Wednesday, September 2, 2009

Bloody Jack by L. A. Meyer (review)

Title: Bloody Jack
Author: L. A. Meyer
Illustrator: N/A
Pages: 290
Genre: Fiction
Dewey Decimal: YA F Mey
ISBN: 978-0-15-205085-6
Cost: $7.95

This book is Harry Potter meets Pirates of the Caribbean.

No, there's no magic involved, but the main character shuffles off to the new world of seamanship aboard the HMS Dolphin (circa 1790s-1810s). The main character is Mary Faber, a street urchin, that joins the crew as a ship's boy. Yes, she pretends to be a boy. And while at times the book is light-hearted like Hook, at other times it gets a bit detailed like the Slums of Beverly Hills. There are some things I just don't want to read about but Meyer does an excellent job of presenting it in a way that won't make you cringe too much.

The plot revolves around Mary, aka Jacky, aka Bloody Jack, and her hiding herself among a crew of men.
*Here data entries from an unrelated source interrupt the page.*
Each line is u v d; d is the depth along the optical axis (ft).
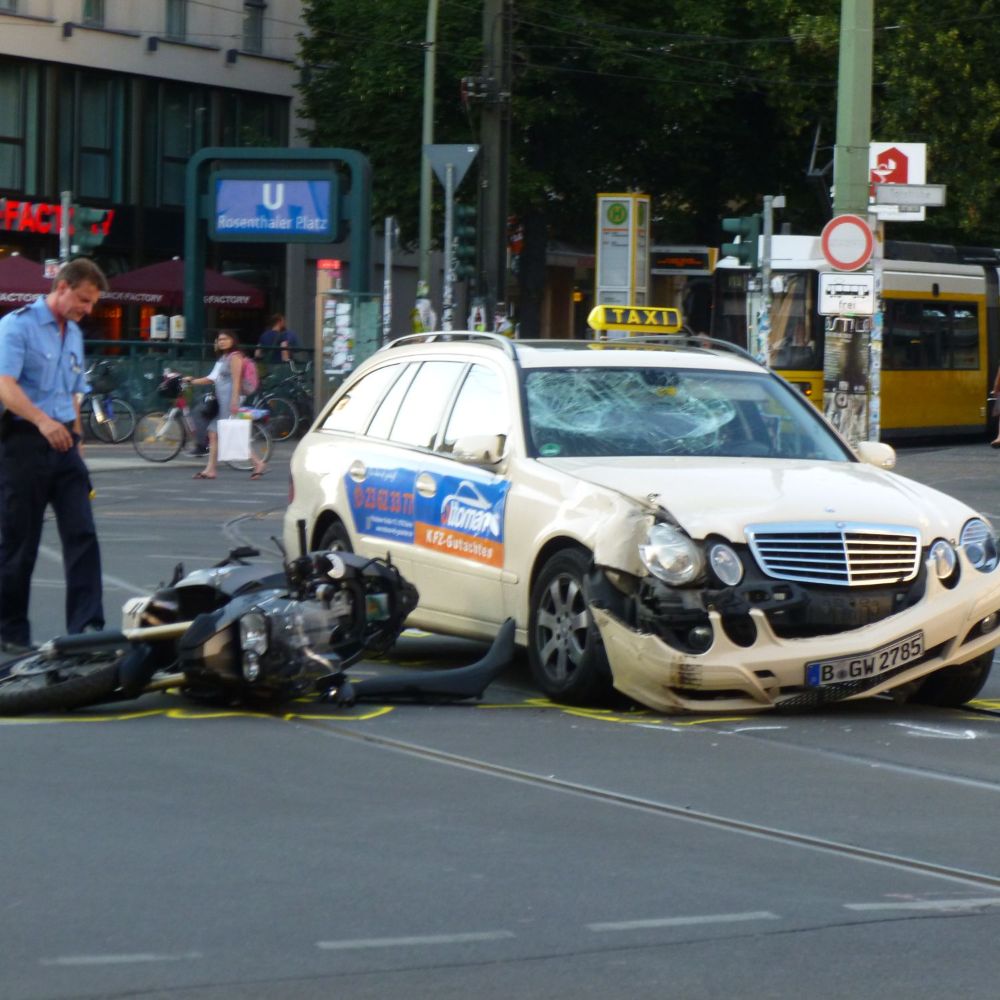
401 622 56.90
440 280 357.20
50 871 35.88
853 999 29.40
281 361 225.15
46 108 279.90
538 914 33.71
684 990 29.63
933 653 55.21
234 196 224.74
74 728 51.13
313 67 289.12
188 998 28.71
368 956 31.04
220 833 39.14
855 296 116.88
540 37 259.39
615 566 53.57
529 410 60.49
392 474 65.41
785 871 37.19
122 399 203.62
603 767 47.16
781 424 62.69
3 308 235.40
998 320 234.58
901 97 246.47
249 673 52.65
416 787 44.21
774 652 52.90
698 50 265.34
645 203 239.30
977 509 129.39
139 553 98.84
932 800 44.29
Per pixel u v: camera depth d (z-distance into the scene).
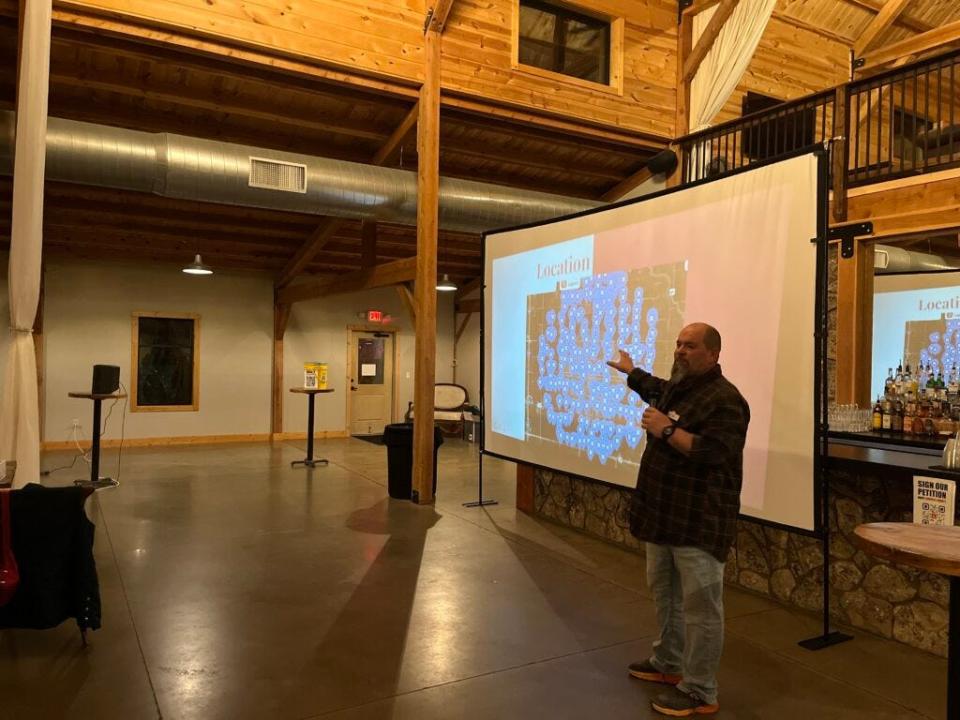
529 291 5.38
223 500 6.09
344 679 2.70
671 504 2.46
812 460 3.18
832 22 8.15
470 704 2.52
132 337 9.63
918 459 3.14
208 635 3.12
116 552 4.42
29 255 3.91
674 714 2.43
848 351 5.43
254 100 6.23
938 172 4.94
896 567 3.15
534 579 4.00
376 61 5.79
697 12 7.20
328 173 6.10
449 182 6.76
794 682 2.73
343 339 11.34
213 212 8.18
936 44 6.30
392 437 6.27
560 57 6.91
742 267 3.57
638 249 4.30
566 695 2.60
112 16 4.95
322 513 5.63
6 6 4.75
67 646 2.97
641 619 3.39
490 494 6.55
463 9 6.16
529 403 5.34
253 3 5.34
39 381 8.81
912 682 2.74
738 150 7.79
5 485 3.17
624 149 7.78
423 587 3.83
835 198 5.53
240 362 10.45
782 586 3.69
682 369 2.53
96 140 5.28
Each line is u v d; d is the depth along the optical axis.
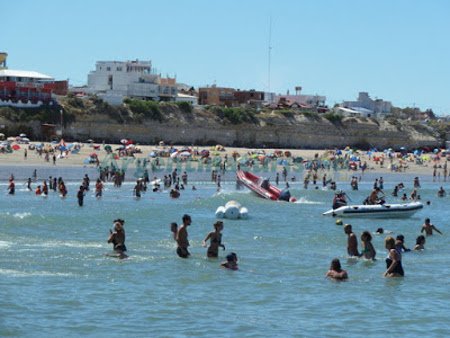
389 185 107.81
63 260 33.22
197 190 85.44
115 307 25.22
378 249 40.59
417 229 52.16
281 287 29.22
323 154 141.75
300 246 41.47
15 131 140.75
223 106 189.25
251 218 55.72
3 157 103.88
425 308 26.30
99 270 31.28
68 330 22.33
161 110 164.00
A large crew of men that include some good and some evil. Best of all is the language. Mary's "voice" is very much like a London street waif when you start reading but gradually progresses to a more learned ship's boy over time. And of course her ability to disguise herself as a boy becomes harder as she reaches puberty.

This book is clearly not for younger children as it discusses puberty and has some various sexual references. But it isn't graphic enough to make it an "adult" title either. I'd put it in the hands of a middle school kid with no qualms.

There were a few points during the book that felt a bit outlandish, but again, Meyer presents them in a manner that keeps you reading and not focused on the amount of sheer luck needed to actually do what happened in the book.

A story of teenage love, pirate hunting, and sailing ships, this book is an easy read and very entertaining. I'd recommend it and will likely try to pick up the rest of the series from the library when I can.